- Leader: Armen Martirosyan
- Founded: 2013
- Headquarters: Yerevan
- Ideology: Anti-corruption

= Hello Yerevan =

Hello Yerevan (Բարև Երևան), was a political alliance in Armenia. It was led by Armen Martirosyan.

==History==
The Hello Yerevan alliance was established prior to the 2013 Yerevan City Council election with the intent to participate in the municipal elections. The alliance mainly consisted of members from the Heritage party and included some members from the Democratic Way Party, the Democratic Homeland Party, the Conservative Party, and other political activists.

Raffi Hovannisian, leader of the Heritage party launched the alliance's first-day of campaigning with a tree planting ceremony in central Yerevan. Meanwhile, Armen Martirosyan, also a member of the Heritage party, was nominated to lead the alliance and was the alliance's candidate for Mayor of Yerevan.

The alliance made clear that they were opposed to the rule of the Republican Party of Armenia and announced that they would be open to working alongside other opposition parties, namely the Armenian National Congress and the Armenian Revolutionary Federation. However, both of these parties rejected cooperating with Hello Yerevan.

Following the election, the alliance came in third place receiving 8.48% of the vote. The alliance won six seats in the Yerevan City Council.

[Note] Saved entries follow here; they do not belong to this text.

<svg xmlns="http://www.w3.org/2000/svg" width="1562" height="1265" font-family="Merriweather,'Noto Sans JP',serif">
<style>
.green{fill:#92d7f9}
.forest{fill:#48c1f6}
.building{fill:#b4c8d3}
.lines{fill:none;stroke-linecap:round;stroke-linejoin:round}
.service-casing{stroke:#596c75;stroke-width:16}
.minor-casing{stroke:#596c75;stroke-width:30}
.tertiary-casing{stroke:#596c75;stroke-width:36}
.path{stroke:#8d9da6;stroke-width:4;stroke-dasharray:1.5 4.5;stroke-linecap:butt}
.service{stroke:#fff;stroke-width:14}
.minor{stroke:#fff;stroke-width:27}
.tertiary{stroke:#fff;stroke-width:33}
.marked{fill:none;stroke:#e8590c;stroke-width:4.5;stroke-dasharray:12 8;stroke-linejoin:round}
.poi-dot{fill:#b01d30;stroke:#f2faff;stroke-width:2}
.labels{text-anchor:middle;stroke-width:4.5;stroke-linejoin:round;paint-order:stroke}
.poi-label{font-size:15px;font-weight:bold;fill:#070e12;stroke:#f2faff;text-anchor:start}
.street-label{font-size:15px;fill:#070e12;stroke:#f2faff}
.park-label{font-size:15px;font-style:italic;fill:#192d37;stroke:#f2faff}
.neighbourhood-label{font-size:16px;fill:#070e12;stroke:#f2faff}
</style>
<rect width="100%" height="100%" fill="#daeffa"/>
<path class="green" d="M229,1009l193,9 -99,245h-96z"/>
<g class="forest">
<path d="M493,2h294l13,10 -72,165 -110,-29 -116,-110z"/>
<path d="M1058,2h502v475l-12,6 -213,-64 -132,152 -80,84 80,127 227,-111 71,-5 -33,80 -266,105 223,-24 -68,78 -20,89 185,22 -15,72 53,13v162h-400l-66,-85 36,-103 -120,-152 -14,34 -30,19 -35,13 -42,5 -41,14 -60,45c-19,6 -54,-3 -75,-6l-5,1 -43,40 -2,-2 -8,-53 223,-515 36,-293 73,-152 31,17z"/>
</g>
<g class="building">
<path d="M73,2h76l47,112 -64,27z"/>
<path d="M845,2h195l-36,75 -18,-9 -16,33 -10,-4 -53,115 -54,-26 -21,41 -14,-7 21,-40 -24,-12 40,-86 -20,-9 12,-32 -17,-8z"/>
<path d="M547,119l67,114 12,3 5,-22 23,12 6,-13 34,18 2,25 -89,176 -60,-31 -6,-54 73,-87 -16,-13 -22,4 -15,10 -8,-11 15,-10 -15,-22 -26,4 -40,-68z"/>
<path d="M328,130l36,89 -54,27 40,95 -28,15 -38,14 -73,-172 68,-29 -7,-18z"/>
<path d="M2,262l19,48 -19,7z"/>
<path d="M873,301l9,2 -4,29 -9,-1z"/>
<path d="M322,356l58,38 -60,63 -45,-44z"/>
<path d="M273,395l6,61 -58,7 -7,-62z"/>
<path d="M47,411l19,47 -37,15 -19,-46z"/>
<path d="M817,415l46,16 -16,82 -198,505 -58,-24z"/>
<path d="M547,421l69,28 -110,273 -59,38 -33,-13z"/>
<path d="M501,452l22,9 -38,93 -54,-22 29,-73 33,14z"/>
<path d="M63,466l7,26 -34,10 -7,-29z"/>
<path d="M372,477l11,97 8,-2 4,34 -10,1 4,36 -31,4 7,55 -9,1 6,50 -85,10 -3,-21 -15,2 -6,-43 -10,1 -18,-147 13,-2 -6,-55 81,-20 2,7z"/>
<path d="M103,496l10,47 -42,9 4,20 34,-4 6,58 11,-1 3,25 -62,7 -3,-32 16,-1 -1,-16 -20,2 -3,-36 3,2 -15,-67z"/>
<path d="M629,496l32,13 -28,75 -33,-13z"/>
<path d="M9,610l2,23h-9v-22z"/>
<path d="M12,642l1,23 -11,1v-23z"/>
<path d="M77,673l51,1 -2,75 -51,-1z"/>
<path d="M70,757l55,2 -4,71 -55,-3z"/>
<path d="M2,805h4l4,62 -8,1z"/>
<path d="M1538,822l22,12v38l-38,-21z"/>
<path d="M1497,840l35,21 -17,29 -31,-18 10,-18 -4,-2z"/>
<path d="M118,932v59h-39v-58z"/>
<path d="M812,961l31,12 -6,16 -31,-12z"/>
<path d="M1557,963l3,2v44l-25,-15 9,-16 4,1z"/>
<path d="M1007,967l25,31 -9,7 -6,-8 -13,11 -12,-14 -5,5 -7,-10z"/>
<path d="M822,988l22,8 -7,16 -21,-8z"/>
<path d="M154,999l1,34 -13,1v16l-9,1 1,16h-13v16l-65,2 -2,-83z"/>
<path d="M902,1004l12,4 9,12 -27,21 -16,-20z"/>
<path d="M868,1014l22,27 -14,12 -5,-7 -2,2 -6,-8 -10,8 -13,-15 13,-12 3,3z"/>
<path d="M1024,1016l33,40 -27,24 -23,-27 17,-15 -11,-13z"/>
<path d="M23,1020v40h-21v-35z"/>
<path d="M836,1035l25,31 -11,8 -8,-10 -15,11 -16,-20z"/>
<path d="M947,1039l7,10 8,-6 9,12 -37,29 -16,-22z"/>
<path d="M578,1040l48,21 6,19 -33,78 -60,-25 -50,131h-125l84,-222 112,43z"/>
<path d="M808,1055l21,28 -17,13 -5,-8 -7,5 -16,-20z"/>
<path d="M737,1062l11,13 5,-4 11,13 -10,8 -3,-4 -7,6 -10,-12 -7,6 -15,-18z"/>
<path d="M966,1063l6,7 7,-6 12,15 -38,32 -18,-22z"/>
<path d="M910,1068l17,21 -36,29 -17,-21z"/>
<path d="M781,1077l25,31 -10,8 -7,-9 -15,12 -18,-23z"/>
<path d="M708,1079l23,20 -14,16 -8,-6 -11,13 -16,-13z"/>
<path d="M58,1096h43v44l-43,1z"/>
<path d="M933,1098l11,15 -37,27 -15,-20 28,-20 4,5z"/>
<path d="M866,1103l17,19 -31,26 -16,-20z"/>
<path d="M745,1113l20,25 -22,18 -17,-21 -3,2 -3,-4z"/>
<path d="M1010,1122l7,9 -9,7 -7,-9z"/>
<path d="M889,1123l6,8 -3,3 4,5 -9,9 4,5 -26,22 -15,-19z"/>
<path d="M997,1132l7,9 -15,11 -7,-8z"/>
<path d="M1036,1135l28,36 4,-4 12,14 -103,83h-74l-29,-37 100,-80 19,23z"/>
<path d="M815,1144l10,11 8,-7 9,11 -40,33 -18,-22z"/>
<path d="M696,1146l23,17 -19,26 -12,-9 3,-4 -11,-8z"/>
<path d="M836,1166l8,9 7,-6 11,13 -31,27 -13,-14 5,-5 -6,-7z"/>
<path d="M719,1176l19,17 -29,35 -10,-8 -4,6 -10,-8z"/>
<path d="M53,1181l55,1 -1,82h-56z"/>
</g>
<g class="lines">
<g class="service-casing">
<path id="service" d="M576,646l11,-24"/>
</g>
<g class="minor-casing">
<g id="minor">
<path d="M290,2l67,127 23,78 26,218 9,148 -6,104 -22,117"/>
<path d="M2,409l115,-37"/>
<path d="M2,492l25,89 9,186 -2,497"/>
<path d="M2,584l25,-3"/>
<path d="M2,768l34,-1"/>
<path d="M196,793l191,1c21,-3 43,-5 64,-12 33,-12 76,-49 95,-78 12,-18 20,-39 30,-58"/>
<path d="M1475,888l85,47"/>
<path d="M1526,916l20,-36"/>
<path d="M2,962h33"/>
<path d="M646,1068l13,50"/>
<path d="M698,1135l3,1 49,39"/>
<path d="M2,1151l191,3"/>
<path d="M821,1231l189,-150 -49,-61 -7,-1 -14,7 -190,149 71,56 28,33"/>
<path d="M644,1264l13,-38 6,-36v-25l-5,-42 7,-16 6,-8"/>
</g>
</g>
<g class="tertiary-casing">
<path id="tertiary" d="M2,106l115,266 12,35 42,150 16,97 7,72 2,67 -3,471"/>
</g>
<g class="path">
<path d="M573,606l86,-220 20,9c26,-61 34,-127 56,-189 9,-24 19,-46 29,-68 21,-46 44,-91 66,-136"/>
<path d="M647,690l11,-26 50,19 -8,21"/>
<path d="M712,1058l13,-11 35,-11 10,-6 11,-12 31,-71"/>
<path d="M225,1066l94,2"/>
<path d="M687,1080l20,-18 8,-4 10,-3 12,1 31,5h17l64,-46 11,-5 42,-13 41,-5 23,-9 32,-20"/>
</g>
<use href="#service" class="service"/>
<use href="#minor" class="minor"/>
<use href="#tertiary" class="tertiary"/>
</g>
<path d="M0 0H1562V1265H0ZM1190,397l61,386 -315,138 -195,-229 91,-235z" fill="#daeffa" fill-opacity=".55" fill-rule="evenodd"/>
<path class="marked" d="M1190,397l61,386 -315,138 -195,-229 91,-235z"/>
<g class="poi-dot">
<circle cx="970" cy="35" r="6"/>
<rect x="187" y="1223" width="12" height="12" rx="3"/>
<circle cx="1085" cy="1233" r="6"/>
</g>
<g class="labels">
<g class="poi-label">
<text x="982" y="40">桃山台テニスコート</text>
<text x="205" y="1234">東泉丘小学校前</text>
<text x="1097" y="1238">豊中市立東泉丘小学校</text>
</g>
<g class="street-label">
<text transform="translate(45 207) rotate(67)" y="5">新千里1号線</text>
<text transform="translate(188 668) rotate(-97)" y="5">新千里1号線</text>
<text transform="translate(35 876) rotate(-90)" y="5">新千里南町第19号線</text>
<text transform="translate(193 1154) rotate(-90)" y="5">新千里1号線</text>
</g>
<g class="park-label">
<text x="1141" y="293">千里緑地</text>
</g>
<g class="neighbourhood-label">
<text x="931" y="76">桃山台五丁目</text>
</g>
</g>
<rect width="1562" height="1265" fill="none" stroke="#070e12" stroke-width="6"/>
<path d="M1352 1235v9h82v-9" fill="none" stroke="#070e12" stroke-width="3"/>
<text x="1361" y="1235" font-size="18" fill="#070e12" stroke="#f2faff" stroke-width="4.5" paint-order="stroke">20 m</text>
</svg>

The alliance did not participate in any subsequent elections and has since dissolved.

==Ideology==
The alliance campaigned on anti-corruption platform, pledging to eliminate the rule of oligarchs and increase government transparency. The alliance also vowed to improve urban planning, sanitation, and transportation in Yerevan.

==Electoral record==
===Local elections===
Following the 2013 Yerevan City Council election, the alliance came in third place, winning 8.48% of the vote.